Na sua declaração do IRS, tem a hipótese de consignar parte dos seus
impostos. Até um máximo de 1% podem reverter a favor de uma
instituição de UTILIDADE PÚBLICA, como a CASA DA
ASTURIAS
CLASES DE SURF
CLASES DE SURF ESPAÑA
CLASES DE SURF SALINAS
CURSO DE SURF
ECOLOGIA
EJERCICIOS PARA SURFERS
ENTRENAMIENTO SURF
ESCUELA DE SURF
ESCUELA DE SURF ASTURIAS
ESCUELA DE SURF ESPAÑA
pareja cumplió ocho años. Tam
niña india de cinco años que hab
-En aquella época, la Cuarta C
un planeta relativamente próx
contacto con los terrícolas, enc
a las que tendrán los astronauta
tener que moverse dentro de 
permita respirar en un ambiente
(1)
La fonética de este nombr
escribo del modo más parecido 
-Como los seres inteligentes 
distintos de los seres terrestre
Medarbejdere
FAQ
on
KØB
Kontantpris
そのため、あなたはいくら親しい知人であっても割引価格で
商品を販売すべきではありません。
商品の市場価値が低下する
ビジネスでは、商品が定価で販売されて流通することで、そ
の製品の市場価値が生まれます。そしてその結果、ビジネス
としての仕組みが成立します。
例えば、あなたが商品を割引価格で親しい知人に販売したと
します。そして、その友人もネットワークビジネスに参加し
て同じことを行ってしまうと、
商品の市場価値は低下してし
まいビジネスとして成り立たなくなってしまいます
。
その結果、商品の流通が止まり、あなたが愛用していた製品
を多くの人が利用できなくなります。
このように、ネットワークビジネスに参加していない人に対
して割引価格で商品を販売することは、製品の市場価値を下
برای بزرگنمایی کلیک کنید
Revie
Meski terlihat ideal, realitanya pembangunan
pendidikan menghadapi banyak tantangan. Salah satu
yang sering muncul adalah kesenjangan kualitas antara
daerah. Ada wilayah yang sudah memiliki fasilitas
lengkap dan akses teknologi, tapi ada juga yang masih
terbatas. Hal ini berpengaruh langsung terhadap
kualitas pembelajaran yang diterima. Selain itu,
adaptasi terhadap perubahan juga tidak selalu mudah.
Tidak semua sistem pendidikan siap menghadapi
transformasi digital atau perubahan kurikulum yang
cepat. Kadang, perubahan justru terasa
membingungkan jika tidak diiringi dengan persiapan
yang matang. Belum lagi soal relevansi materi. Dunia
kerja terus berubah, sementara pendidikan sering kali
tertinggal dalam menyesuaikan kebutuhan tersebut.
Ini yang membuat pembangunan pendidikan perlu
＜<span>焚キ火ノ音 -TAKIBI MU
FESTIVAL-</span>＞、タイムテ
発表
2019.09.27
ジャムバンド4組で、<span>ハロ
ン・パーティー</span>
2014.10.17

▬▬▬

• [What to work on]: In the records above, each line with the string "pendidikan" should be copied.

• [Written solution]:
pendidikan menghadapi banyak tantangan. Salah satu
Tidak semua sistem pendidikan siap menghadapi
kerja terus berubah, sementara pendidikan sering kali
Ini yang membuat pembangunan pendidikan perlu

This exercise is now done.